AIM OF THE EXERCISE:
In the records, each line holding "Heraldo" must be reported.

--------------------------------------------------

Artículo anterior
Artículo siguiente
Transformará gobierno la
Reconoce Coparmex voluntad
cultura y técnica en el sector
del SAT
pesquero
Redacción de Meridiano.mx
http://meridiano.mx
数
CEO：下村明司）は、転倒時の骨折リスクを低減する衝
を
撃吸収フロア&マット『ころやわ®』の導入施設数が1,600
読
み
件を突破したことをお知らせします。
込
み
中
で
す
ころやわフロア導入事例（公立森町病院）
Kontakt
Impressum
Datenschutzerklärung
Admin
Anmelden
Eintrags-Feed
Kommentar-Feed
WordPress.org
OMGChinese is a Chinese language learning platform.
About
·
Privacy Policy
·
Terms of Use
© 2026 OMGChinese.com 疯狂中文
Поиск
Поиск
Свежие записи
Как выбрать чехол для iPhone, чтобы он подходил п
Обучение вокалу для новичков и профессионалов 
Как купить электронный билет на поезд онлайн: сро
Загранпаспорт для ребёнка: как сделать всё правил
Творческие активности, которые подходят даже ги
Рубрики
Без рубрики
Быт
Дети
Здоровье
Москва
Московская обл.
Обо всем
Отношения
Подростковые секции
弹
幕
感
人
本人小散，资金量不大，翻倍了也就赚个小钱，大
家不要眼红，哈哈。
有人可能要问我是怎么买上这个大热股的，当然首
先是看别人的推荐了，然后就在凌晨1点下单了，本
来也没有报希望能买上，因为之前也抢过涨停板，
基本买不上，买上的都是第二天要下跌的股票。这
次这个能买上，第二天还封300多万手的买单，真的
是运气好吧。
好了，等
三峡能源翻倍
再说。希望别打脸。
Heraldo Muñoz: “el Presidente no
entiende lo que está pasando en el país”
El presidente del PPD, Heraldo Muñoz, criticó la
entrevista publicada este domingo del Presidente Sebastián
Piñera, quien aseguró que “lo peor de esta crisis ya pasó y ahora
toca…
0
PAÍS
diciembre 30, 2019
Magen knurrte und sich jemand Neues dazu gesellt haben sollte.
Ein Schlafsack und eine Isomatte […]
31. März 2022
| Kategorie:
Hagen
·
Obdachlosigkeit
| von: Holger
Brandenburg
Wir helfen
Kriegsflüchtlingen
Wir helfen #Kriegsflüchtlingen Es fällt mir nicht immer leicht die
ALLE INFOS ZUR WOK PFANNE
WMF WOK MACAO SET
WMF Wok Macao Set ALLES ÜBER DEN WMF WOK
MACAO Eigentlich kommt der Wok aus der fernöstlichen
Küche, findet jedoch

--------------------------------------------------

RESULT OF THE EXERCISE:
Heraldo Muñoz: “el Presidente no
El presidente del PPD, Heraldo Muñoz, criticó la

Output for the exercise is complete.